Por três vezes Catarina Martins sublinhou a mensagem que escolheu para fechar a convenção do Bloco de Esquerda, num discurso bem escrito e bem dito. “Estamos só a começar”, foi o refrão de bom efeito que disse uma, duas e outra vez quando as bandeiras já eram empunhadas entre aplausos, num daqueles momentos apoteóticos com que se gosta de terminar as reuniões partidárias. Uma espécie de team bulding, como se diz no jargão tecnocrático das empresas.
Sim, o Bloco está só a começar. Mas o quê? Percebeu-se que os bloquistas querem ser os “donos” do tema do referendo europeu em Portugal. Para já, ninguém os acompanha nessa ideia avançada em tom de ameaça. Nem os comunistas, com os pés mais assentes na terra, e muito menos os socialistas, europeístas desde a primeira hora.

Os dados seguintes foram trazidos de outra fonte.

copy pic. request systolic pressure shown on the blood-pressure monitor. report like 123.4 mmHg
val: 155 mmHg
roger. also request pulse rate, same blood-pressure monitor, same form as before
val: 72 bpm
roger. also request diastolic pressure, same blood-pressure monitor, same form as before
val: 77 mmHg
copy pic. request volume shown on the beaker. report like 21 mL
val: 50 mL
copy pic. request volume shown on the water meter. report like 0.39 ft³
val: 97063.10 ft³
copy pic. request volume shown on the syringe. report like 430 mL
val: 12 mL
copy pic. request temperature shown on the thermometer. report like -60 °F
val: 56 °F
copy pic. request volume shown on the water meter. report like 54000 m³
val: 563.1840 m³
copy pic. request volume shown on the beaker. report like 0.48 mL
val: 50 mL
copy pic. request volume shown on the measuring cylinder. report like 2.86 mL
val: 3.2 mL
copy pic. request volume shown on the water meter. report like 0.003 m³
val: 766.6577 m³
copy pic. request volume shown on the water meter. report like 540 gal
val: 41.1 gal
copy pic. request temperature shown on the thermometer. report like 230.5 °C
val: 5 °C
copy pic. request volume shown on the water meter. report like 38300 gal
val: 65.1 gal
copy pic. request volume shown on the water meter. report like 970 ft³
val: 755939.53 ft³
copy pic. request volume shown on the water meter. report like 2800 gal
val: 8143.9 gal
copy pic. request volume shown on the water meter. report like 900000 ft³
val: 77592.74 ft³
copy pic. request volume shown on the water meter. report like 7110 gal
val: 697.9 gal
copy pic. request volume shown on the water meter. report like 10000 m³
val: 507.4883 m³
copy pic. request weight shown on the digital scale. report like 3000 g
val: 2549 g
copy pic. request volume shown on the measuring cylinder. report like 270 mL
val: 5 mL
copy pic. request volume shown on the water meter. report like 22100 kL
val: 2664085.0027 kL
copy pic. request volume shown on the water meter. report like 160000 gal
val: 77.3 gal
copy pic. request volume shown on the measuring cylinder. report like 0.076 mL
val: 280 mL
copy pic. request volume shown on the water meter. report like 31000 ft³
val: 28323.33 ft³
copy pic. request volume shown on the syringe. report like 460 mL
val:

Portanto, bastaram três dias para que o “brexit” ganhasse discípulos em Portugal. E não deixa de ser irónico que nesta “bandeira” o Bloco tenha como companheiros os partidos anti-imigração e muitas vezes xenófobos das extremas-direitas europeias. Todos, por uma razão ou por outra, querem libertar-se das regras europeias. No caso português, para fazer o quê num hipotético dia seguinte? Ninguém sabe, a começar pelos próprios.
É provável que esse possa ser um tema a discutir pelas “esquerdas unidas” que o Bloco quer agregar por essa Europa fora para discutir uma “alternativa”. Catarina Martins sugeriu mesmo que essa primeira convenção europeia pode acontecer em Lisboa, Madrid ou Barcelona. Ainda fiquei à espera de ouvir também Atenas como local apropriado. Mas em vão. Definitivamente, o Syriza já não faz parte do grupo de amigos do BE, o que é estranho, porque é a primeira experiência governativa na Europa liderada por um partido da família política dos bloquistas.
Foi naturalmente uma convenção de festa que serviu também para comemorar a experiência governativa em curso, da qual o Bloco se orgulha.
Para lá da questão referendária, que dificilmente fará caminho, o Bloco ensaiou ainda uma espécie de caderno de encargos para o Orçamento do Estado do próximo ano a apresentar ao Governo. De metas concretas enunciou apenas uma: as pensões têm que ter um aumento real. Para haver um aumento real basta que as pensões subam mais do que a inflação. Como o crescimento médio dos preços anda abaixo de 0,5% — em Maio foi de 0,3% – -quaisquer 1,5 euros de aumento mensal numa pensão de 300 euros cumpre por cima a medida proposta pelo Bloco.
Se esta é a exigência principal do partido, António Costa e Mário Centeno podem dormir descansados. O mesmo não podemos dizer dos que têm as reformas mais baixas.